El bautismo de Juan tenía carácter penitencial: era un baño de agua que simbolizaba la purificación de los pecados; por eso Juan predicaba a la orilla del río, y quienes acudían a sus márgenes «confesaban sus pecados» (Mt 3,6). Marcos nos dirán que el bautismo de Juan era un signo de conversión, un rito «para el perdón de los pecados» (Mt 1,4; Lc 3,3).
Con los textos evangélicos en la mano, es difícil, por no decir imposible, sustraerse a la conclusión de que, colocado Jesús en la fila de los penitentes y pecadores, buscaba la «remisión de los pecados». ¿Por qué quiso someterse al rito penitencial de los pecadores? ¿Acaso no era el Hijo de Dios, el sin pecado y el impecable, el Santo de Dios?
Es inútil empeñarse en buscar explicaciones sutiles e imposibles. Estamos ante el resplandor de aquel a quien desde el principio hemos definido y calificado como el Pobre de Nazaret; estamos ante una música silenciosa convocando las voces de la noche para orquestar un nocturno. En una noche como ésta los chacales duermen, y las sondas bajarán hasta tocar el corazón mismo de la tierra.
Estamos ante una de las escenas más conmovedoras del Hombre de Nazaret en su condición de Pobre: el Hijo de Dios, luz de luz y nardo perfumado, espera pacientemente en la fila de las fieras y los halcones, fornicarios y adúlteros, hombres vestidos de tempestad y ceñidos de puñal; él, el cordero blanco e inerme, esperando su turno como uno más entre los pecadores para entrar en las aguas purificadoras…, aquel día nació la Humildad, le nacieron alas potentes y escaló la altura más encumbrada.

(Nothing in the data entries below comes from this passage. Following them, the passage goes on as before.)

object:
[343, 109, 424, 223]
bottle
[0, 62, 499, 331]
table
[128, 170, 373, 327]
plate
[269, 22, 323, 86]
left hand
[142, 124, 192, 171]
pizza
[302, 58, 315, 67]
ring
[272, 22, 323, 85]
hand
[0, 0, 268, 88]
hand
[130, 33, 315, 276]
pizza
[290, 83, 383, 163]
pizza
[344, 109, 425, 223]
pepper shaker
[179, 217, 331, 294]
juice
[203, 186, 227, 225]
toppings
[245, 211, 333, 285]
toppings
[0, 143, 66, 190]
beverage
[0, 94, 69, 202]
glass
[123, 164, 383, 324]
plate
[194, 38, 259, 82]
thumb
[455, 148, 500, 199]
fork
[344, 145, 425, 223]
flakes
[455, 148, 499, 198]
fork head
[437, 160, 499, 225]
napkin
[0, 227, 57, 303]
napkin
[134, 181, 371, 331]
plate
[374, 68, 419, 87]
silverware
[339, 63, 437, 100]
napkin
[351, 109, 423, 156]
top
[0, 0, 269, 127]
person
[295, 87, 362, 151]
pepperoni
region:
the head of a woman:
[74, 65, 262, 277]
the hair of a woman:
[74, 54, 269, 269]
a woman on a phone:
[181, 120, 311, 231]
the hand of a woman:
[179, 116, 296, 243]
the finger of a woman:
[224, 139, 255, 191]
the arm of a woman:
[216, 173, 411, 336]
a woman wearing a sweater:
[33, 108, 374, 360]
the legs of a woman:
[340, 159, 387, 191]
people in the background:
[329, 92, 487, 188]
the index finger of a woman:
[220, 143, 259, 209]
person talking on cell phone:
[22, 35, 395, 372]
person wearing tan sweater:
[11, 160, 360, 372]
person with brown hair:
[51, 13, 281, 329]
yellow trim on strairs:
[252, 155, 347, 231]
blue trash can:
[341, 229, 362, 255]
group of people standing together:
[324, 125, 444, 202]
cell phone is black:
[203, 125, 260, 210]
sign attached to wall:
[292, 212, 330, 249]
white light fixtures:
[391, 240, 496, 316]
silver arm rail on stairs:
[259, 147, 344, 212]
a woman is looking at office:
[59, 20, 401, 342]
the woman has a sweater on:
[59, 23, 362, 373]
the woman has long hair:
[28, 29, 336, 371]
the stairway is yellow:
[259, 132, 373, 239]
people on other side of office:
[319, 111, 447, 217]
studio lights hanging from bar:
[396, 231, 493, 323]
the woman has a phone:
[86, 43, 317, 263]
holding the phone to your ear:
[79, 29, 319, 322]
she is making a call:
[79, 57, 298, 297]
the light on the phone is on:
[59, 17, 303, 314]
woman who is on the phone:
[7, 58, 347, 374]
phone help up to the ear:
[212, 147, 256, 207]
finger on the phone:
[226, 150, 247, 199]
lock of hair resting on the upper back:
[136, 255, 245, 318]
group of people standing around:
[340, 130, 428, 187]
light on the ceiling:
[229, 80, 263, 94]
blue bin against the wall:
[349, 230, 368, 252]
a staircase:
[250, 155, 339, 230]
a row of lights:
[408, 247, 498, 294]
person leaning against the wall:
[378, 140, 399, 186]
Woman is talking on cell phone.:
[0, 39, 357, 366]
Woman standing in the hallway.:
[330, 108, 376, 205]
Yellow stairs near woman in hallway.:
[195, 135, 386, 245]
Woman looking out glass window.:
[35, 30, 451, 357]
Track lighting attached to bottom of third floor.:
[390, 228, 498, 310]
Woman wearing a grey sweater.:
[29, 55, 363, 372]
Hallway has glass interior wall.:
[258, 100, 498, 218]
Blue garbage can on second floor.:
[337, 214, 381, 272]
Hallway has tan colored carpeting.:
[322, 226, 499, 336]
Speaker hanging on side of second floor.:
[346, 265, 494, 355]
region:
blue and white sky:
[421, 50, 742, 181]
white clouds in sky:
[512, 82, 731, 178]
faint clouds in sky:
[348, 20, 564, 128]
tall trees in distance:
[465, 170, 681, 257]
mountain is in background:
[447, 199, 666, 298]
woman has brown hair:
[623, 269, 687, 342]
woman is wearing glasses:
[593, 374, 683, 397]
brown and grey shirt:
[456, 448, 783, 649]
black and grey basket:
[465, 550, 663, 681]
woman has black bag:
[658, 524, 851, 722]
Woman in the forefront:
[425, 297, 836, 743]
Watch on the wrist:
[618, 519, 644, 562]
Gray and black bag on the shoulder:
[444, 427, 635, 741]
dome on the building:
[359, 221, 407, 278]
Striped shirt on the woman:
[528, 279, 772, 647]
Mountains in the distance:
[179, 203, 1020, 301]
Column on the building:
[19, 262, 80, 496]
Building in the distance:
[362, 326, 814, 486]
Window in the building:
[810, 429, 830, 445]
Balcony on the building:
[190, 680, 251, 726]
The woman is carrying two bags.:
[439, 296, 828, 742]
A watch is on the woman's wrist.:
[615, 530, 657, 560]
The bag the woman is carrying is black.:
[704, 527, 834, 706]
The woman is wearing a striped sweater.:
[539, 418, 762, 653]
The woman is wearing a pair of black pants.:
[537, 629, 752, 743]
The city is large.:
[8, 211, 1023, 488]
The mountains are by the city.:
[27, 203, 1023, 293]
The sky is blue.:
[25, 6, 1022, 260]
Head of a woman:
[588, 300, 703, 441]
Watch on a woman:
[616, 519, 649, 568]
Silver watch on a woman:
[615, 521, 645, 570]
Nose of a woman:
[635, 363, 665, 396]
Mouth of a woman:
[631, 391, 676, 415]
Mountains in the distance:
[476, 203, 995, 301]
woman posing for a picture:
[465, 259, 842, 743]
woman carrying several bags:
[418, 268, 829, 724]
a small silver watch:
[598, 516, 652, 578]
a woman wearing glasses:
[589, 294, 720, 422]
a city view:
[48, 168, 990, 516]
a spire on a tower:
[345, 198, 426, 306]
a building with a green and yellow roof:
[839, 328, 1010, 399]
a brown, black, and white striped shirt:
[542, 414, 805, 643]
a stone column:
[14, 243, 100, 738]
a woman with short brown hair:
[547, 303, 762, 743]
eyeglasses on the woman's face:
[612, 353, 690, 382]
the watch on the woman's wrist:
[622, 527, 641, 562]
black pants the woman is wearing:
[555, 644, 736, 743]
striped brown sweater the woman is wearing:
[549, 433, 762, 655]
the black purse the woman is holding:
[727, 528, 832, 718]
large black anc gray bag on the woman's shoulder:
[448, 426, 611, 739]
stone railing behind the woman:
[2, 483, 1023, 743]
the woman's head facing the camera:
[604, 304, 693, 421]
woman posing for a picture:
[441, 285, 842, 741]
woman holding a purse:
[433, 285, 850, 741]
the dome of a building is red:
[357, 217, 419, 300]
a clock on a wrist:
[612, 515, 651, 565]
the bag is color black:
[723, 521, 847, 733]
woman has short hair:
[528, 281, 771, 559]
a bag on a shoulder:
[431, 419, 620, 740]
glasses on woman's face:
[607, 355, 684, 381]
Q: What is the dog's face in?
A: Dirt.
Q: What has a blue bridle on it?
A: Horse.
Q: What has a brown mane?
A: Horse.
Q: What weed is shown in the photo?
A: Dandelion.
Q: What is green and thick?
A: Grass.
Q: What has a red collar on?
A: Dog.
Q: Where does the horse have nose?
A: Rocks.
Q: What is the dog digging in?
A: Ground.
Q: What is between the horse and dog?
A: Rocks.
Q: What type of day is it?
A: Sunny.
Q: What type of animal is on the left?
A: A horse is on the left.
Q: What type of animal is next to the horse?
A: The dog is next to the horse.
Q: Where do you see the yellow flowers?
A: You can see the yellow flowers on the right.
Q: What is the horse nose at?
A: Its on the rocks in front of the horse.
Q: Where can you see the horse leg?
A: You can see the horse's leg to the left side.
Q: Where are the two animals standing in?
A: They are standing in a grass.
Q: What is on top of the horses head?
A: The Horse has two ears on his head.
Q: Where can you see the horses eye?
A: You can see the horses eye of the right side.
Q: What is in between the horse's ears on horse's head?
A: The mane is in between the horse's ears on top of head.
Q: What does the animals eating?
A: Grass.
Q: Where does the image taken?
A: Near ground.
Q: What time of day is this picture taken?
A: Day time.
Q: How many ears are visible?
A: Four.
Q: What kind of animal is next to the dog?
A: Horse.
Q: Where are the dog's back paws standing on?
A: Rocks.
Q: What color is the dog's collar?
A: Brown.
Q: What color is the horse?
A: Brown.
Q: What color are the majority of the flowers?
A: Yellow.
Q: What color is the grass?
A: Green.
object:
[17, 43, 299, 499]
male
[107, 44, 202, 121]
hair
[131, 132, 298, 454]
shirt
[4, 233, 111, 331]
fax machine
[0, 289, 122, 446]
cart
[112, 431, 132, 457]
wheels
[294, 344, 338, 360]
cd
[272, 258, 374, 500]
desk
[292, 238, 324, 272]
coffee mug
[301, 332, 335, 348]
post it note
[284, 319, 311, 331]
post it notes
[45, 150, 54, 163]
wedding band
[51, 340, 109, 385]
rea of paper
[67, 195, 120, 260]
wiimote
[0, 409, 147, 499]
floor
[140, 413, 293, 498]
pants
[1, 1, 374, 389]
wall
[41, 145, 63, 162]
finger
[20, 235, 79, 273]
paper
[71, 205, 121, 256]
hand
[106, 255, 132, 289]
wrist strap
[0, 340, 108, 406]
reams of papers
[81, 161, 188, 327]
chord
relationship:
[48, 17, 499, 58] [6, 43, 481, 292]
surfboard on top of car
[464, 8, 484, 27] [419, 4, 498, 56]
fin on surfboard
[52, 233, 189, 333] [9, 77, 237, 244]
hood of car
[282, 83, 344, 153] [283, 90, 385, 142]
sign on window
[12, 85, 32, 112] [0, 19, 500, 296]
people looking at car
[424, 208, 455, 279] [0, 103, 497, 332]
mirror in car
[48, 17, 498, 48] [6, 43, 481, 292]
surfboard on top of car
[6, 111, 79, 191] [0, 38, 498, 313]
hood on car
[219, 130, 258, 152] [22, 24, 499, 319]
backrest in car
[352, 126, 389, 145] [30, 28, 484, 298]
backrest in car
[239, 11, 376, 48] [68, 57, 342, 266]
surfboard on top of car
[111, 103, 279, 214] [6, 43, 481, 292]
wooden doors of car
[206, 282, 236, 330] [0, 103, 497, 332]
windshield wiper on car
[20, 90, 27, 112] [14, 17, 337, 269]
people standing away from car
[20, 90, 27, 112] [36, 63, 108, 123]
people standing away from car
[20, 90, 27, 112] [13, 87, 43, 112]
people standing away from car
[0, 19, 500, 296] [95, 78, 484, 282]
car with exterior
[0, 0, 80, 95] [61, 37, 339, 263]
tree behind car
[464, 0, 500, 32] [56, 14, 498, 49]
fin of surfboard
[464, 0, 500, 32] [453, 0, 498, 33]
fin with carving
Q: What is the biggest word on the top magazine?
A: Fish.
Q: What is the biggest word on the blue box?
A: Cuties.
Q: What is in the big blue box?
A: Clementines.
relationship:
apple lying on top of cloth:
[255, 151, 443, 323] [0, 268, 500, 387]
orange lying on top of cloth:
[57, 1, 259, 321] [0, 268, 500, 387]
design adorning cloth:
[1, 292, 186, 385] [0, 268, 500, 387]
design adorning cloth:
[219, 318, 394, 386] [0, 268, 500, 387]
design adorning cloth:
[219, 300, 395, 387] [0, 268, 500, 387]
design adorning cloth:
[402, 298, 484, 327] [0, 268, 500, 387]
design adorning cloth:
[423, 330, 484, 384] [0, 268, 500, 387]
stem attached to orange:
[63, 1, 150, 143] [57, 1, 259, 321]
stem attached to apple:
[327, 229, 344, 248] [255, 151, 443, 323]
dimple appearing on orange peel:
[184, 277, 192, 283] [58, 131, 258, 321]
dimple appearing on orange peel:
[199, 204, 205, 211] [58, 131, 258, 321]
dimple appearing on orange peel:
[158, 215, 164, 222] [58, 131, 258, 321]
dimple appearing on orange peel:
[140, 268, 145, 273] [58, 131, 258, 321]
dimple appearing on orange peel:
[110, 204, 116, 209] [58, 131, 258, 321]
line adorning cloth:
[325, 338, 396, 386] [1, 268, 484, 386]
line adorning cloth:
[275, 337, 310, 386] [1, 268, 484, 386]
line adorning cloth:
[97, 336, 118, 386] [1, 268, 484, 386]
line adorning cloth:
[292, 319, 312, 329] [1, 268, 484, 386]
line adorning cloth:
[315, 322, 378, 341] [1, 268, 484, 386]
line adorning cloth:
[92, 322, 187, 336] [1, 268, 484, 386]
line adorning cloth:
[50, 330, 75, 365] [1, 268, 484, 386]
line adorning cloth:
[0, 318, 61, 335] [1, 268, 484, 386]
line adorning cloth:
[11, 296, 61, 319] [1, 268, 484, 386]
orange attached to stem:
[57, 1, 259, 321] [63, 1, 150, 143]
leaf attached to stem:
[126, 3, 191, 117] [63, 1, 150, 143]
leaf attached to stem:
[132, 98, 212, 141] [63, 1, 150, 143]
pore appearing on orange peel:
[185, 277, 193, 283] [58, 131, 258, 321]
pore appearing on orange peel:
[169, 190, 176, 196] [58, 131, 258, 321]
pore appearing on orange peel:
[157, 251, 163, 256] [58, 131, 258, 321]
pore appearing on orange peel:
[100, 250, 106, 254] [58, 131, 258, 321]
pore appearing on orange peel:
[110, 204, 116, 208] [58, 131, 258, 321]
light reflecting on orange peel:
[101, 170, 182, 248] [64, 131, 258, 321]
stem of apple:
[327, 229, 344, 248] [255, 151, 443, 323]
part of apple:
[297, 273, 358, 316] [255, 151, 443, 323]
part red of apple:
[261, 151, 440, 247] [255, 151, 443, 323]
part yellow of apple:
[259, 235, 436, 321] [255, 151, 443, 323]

Aquí resuenan las disonancias de la Escritura, cuando Pablo, casi como quien no quiere la cosa, nos sorprende con una terrible y atrevida expresión, afirmando que a aquel que no conocía pecado Dios «lo hizo pecado por nosotros» (2Cor 5,21); es decir, Dios identificó legalmente al Hijo con el pecado, e hizo que pesara sobre él la maldición inherente al pecado. Todo esto culminará en la cruz, pero aquí, a la orilla del río, la humillación es aún más lacerante, porque el Pobre desciende a las aguas envuelto en el barro de la inmundicia humana, pasando como un pecador entre los pecadores. Hemos llegado a la última plataforma de la Encarnación: el Santo de Dios, siendo impecable, sometido a toda semejanza de pecado, hecho «pecador» con los pecadores, para elevarlos a la santidad de Dios.
* * * Las palabras centrales del episodio del Jordán («Éste es mi Hijo amado, en quien me complazco») están tomadas literalmente de Isaías 42, y se refieren expresamente al Siervo de Yavé, el Pobre de Dios. Así pues, en el fondo del escenario del Jordán respira y se mueve el Hombre de Nazaret, revestido y ceñido estrechamente de todos los ropajes que perfilan la imagen eterna del Pobre de Dios: «He aquí mi Siervo, mi Elegido, en quien me complazco. He puesto mi espíritu sobre él: dictará la ley a las naciones. No vociferará ni alzará el tono, nadie oirá su voz en la calle. No cascará la caña quebrada y no apagará la mecha mortecina» (Is 42,13).
Ésta es la figura esencial del Pobre de Nazaret, como lo estamos afirmando desde el comienzo: un Pobre entre los pobres, revestido de mansedumbre y misericordia. Fue, por todos los días de su breve vida, humilde caña crecida en las aguas quietas, y quebrada por los pies de los transeúntes. Fue flauta de entrañas vacías en las que los humildes podían confiadamente verter su aliento para extraer de ella una música de consolación. Se fue por las plazas y mercados recogiendo lágrimas y trocándolas en perlas. Hizo del silencio su morada, y nadie escuchó su grito en el viento. Así como el arroyo conoce el mar antes de alcanzar la desembocadura, así los humildes lo descubrían en sus huellas perfumadas.
Todavía continúa caminando entre nosotros, al anochecer, envuelto en el manto del silencio, derramando a su paso luceros y semillas.
Tomado del libro “El pobre de Nazaret” del Padre Ignacio Larrañaga.